Teachers make an impact on students by showing them how to accept education as the key to success. That requires educators to be non-judgmental. It requires that we use creative techniques in our application to keep students interested in learning. I try to provide a positive impact on my students by continuously providing hope using education as the great equalizer. I assess the issues, challenges and trends that kids face and provide enrichment opportunities to counteract their negative experiences. As a professional school counselor I take a holistic approach in educating a child.
Describe how your professional role has made an impact thus far. What goals, if any, have you set in an effort to make even more of a difference in the future?

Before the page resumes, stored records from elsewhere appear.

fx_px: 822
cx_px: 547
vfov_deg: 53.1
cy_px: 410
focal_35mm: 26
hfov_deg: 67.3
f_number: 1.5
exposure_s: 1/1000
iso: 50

My professional role has empowered many students to choose education as the catalyst for success. Many have gone on to pursue a post-secondary education in various careers. One of my main goals is to encourage students to become lifelong learners. I explain that learning is not confined to the four walls of a classroom, but should be continuous after graduation. Learning will be continuous as long as its fueled by curiosity. Curiosity promotes learning. I encourage my students to remain curious about life. I also encourage them to always be in a place that positively satisfies their curiosity and increases their knowledge base through learning.
If your students could end each school year having learned only one thing, what would you want that to be?

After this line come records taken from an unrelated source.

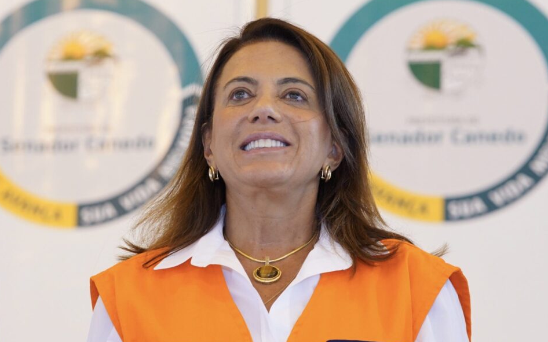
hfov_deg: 14.9
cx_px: 266
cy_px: 163
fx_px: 2091
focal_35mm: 140
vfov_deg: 9.4
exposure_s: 1/160
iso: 1600
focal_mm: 85
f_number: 3.5
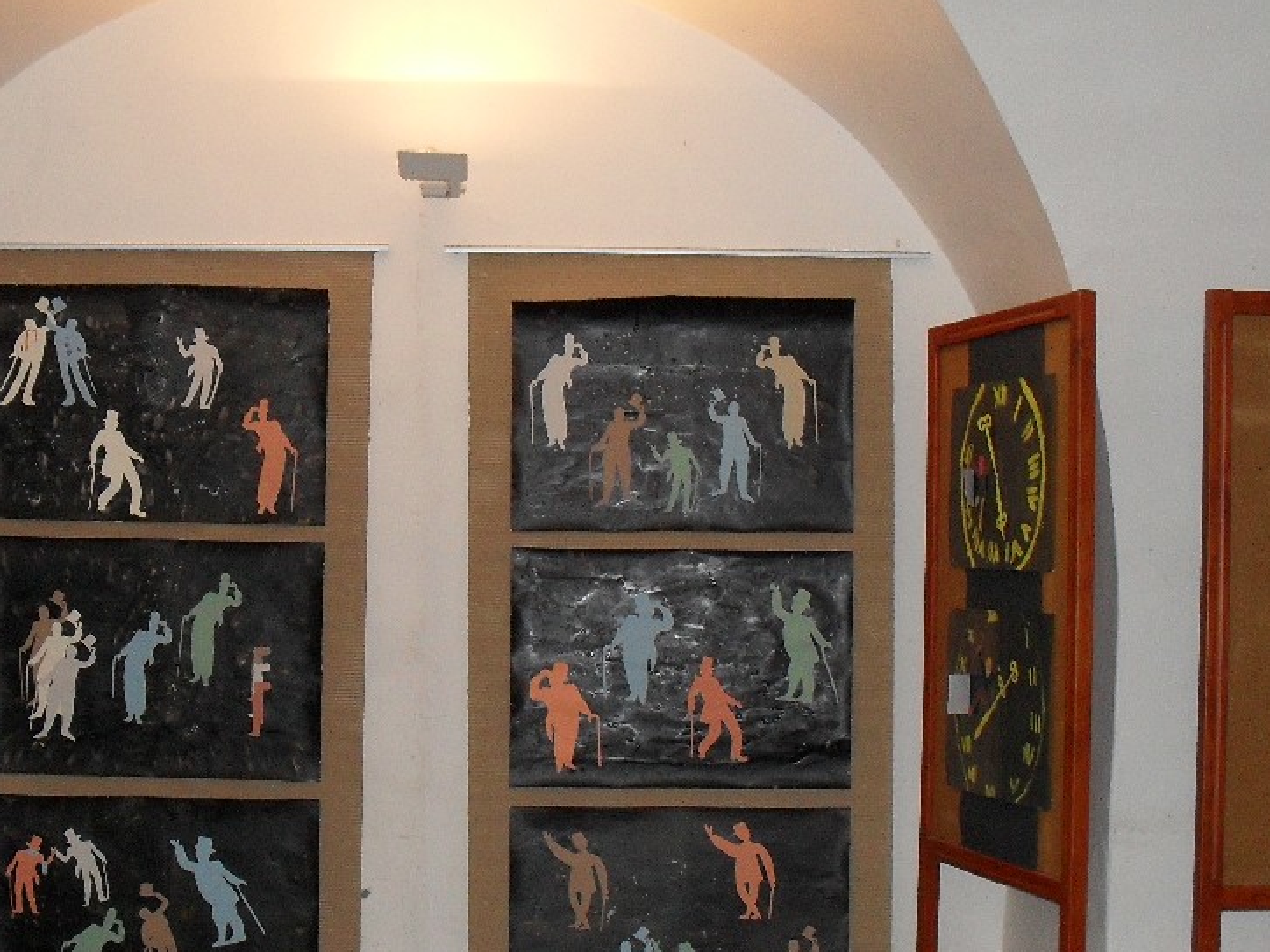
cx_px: 574
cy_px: 577
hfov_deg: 33.2
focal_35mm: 58
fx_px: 2128
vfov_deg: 25.2
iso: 200
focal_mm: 6.3
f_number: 3.2
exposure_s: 1/45
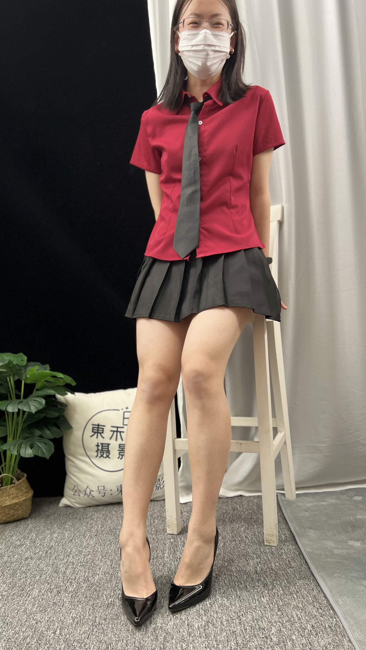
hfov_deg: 40.2
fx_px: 500
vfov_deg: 66.1
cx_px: 168
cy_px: 320
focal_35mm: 29
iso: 125
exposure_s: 1/75
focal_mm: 5.7
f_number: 1.5
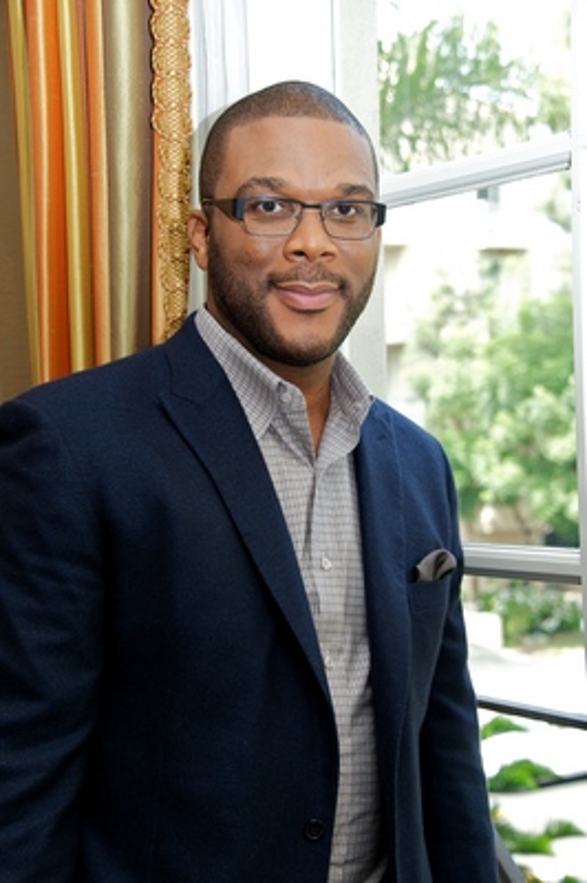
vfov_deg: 29.7
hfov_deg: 20.0
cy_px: 442
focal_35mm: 68
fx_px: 1666
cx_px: 294
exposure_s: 1/60
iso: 500
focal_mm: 68
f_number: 7.1
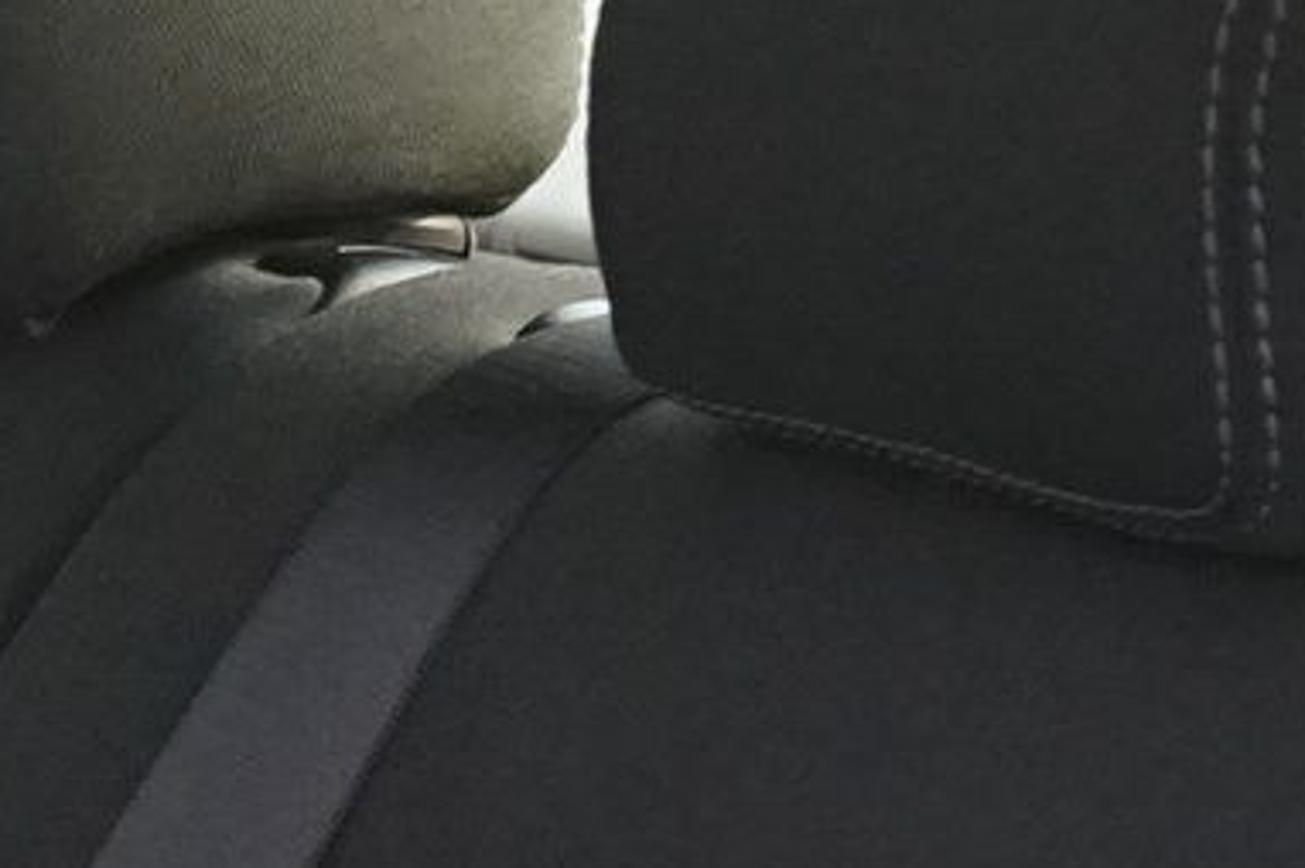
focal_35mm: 190
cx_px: -1780
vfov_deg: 6.7
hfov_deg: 9.6
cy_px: 2389
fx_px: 6881
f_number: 6.3
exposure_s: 1/10
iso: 3200
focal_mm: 29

Do not allow the fear of failure to prevent you from reaching your future successes. I teach my students to be cognizant of this fear and develop strategies to overcome it so that they will not become complacent in mediocrity.
What was your reaction when you learned that you were nominated, and then when you were selected as the Kia Educator of the Month?
I was elated that Rachel nominated me for this great honor. It was a great surprise to be selected as educator of the month. I don’t ever expect to be recognized for the service that I provide to my students. I am rewarded each time I feel they accept the education of their mind as the key to immediate and future success.
As Teacher of the Month, how will you spend your $1,000 award money?
The entire $1000 will be given to the Kenwood Academy Brotherhood school based mentoring organization to assist in covering the travel expenses for the 2013 spring break college tour to universities in Iowa. The Brotherhood does not receive funding from the Chicago Public Schools. Many of its members are unable to afford the $200 cost to see that being successful in college is possible.
The Brotherhood (www.kenwoodbrotherhood.com) is an organization that I created to promote graduation rates and postsecondary plans among adolescent males. Initially, because of the dismal national graduation rates, the activity that involves academic achievement, personal/social development, career exploration, and cultural comprehension was created for adolescent African American males. But over time, the membership of the Brotherhood has become diverse to attract males of all ethnicities to want to learn how to become leaders for themselves, their families, and their school and within their communities. The uniqueness of this organization has also attracted females to also join in support of empowering males to choose education as the catalyst for success.